太陽は建物に隠れてしまった。空は薄暗く、空気は冷たい。
「先生、どこに行っちゃったの? 会いたい。わたしをひとりにしないで……」
寂しさに恋しさが混じって、涙がジワッと滲む。
大きな買い物袋を持った女性。その女性と手を繋いでいる女の子が、人にぶつかりそうになった。女性は慌てた顔をし、口を動かした。声が聞こえないが、まわりをよく見て歩きなさい。危ないわよ。とでも注意いるのだろう。
「危ない、か……。そういえば、お化け騒動のとき……」
出張で家を空けていた先生。わたしを心配して、緊急時に駆けつける魔法をかけていた。その魔法は、今も有効だろうか?
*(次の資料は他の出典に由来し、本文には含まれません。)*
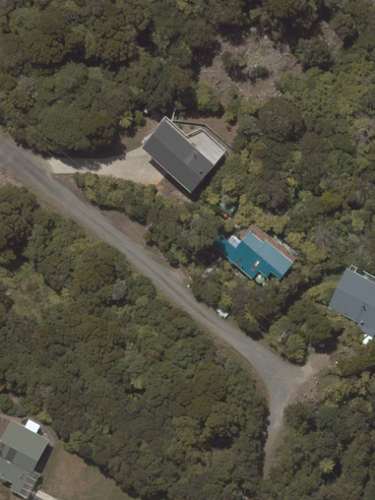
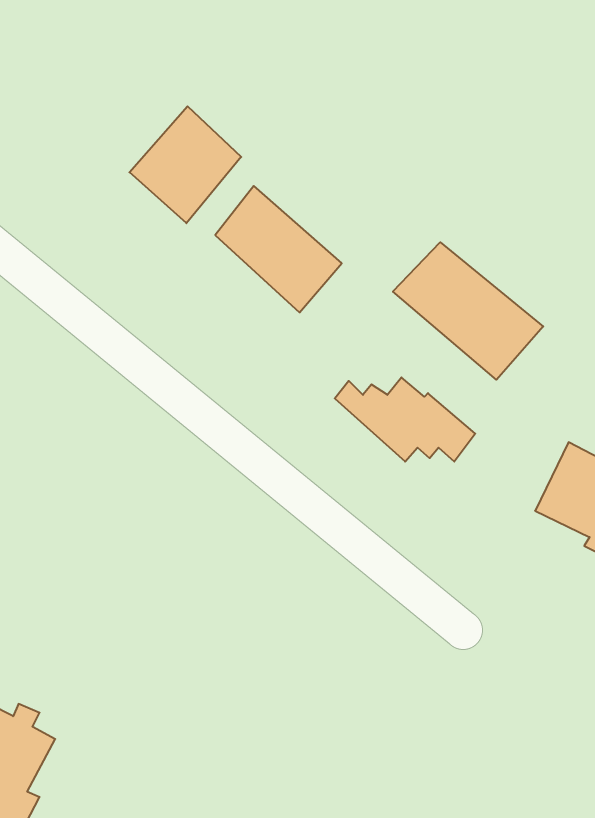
building: none -> [129,106,241,223]
building: none -> [393,242,543,380]

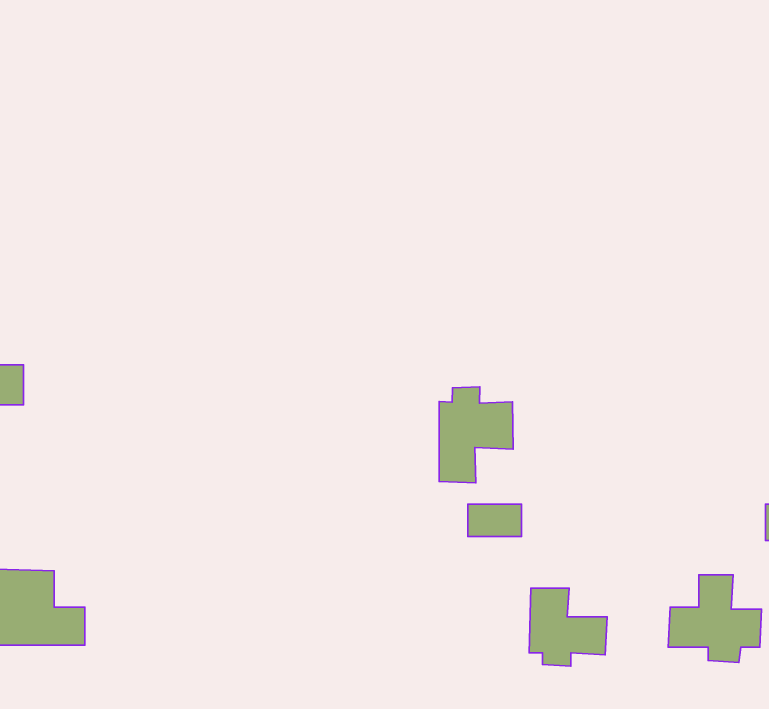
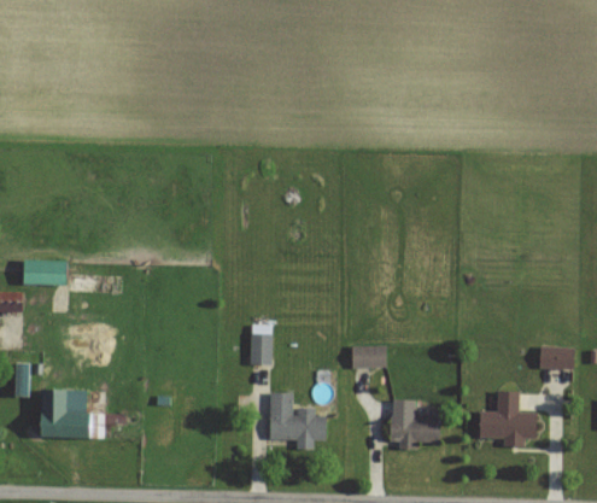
building: [439,387,513,483] -> none
building: none -> [250,324,271,364]
building: none -> [269,393,324,450]

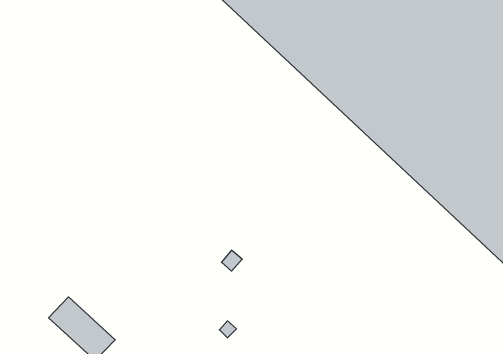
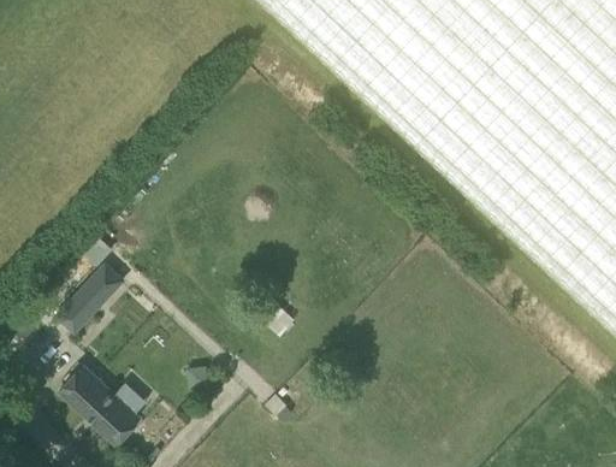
building: none -> [57,261,125,332]

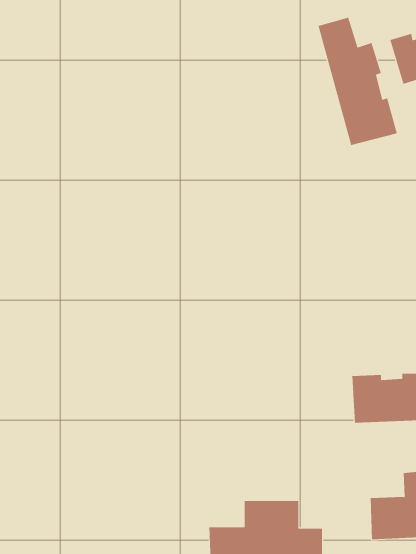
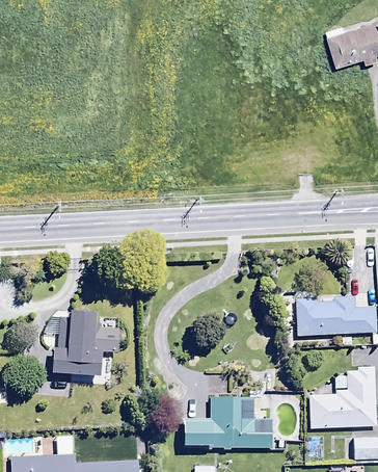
building: [318,17,398,146] -> none
building: none -> [53,310,120,374]

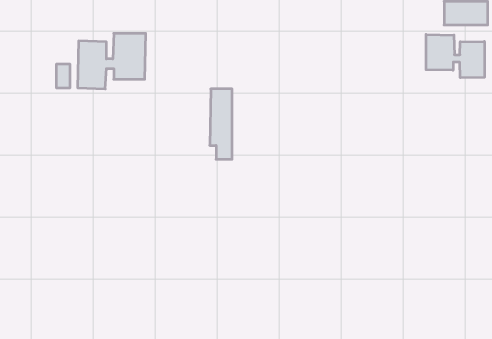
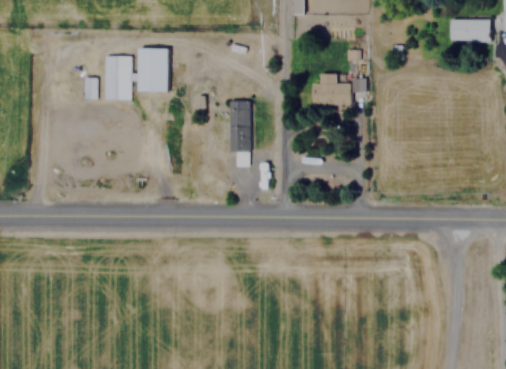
building: [426,34,484,78] -> none
building: none -> [313,73,366,107]

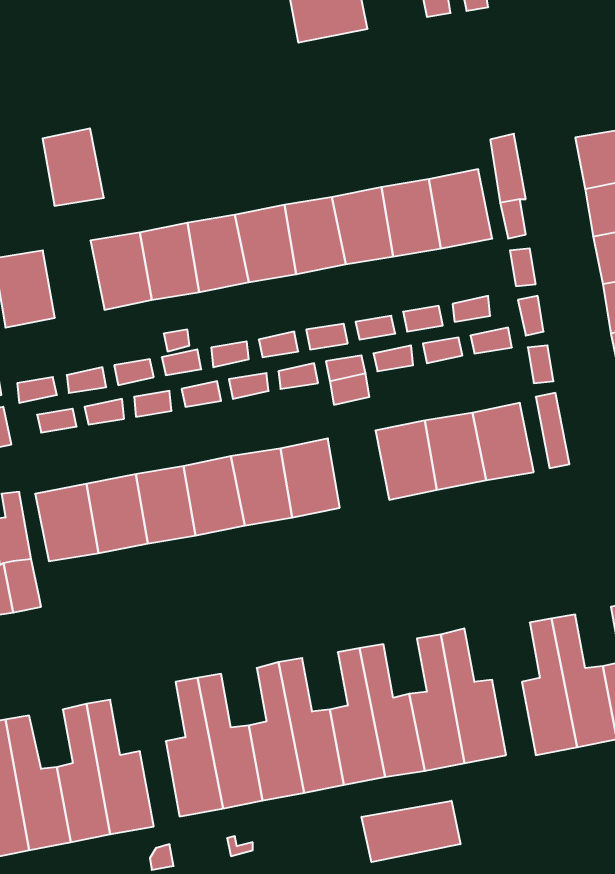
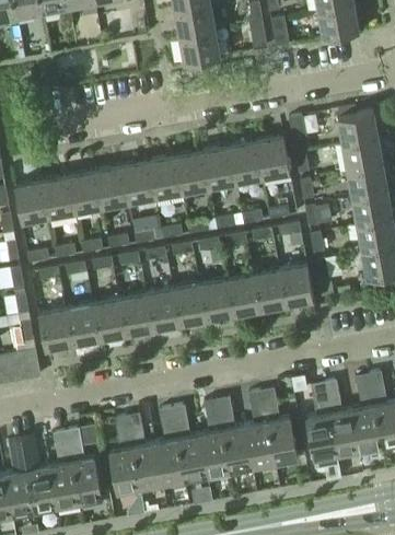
building: [43,128,104,206] -> [42,174,75,217]
building: none -> [199,279,233,322]
building: [362,801,460,862] -> none

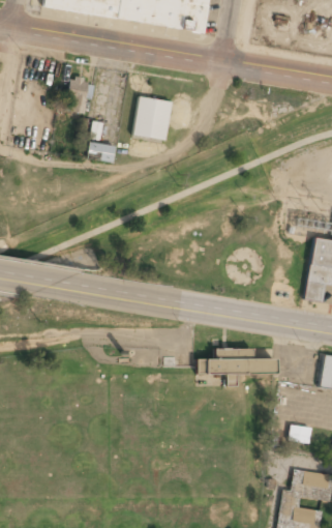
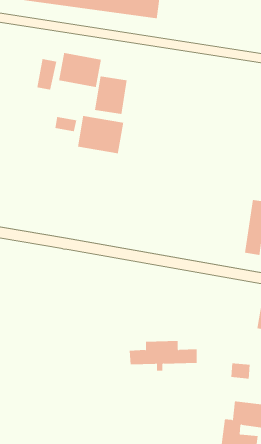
building: none -> [58,52,102,88]
building: none -> [77,115,124,154]
building: [197,347,275,382] -> [129,341,198,371]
「試してみる価値はあるよね。えぇと、緊急時って、つまりえーと……ピンチになればいいっていうこと?」
「あれ? もしかして……五組のノアナ・シュリミア?」
目の前に立った人物。見上げると、二年四組の筋肉男子トリコゼーノだった。彼の天職は勇者。
トリコゼーノはそばかす顔に笑顔を乗せた。
「退院したんだ。おめでとう。奇跡の人ノアナ」
「あぁ、勇者様ーっ! ちょうどいいところに来てくれた。お願いがあるんです!」
立ち上がって、トリコゼーノの両手を取る。トリコゼーノは顔を赤らめた。
「お願いってアレだろう? 彼女になりたいって言いたいんだろう。ごめん。俺には彼女がいるから、ノアナの好意には応えられない。だが、サインならしてやってもいい」
「違う。そういうことじゃなくて! わたしを襲ってほしいの!」
「襲うって、そんな過激な付き合い方……。俺たち、まだ十七歳だし……」
「過激だからいいの。むしろ、過激希望! ビンタしたりパンチしたり蹴ったりしてくれない?」
「はあっ? な、なな、なんで⁉︎ 俺は女には手を出さない!」
「いいからいいから。そこは特例ってことで。とにかく、わたしをピンチにさせてほしいの。そしたら、先生助けてーって叫ぶから」
「嫌だよっ、なんでそんなこと! 俺は勇者なんだ。チンピラじゃない!」
真剣に頼んでいるのに、話は平行線。相手は勇者。魔物は襲えても町娘は襲えないらしい。
がっかりして肩を落とす。
「勇者様なら町娘のお願いを聞いてくれると思ったんだけど。勇者様は世界を平和にできても、町娘の心の平和の手助けはできないのかぁ。がっかり。ピンチになりたいのに……」
トリコゼーノの表情が変わる。勇者らしいキリッとした顔になり、眉が凛々しく上がる。
「説明下手なノアナ。つまりこういうことだな。ピンチになりたい。だから襲ってほしいということだな?」
「そういうこと!」
「なぜピンチになりたいんだ?」
「人は複雑な事情を抱えた生き物なのです」
「なるほど。だが俺は勇者だ。町娘を襲うことはできない。しかし、ピンチになる方法は知っている」
「本当⁉︎」
「ああ。ピンチになればいいんだろう?」
「そうそう! でも、生ぬるいピンチじゃダメだよ。究極のピンチ希望。危ない目にあってもわたしは大丈夫だよって、教えてあげたいんだ」
先生はわたしを危険に巻き込むことを恐れている。だったらわたしは、お試し妻の覚悟というものを示さなくてはならない。究極のピンチに陥っても、絶対に笑ってみせる。笑顔が消えないことを証明してみせる!
わたしの覚悟が伝わったのか、トリコゼーノは感心したように腕を組んだ。
「ラスボスに向かうような、いい目をしている。気に入った。よし、協力してやる。命の瀬戸際に立つピンチを提供してやろう。カジノに行くぞ!」
「カジノ? なんで?」
「行けばわかる」
こうしてわたしは人生初、カジノへと足を踏み入れた。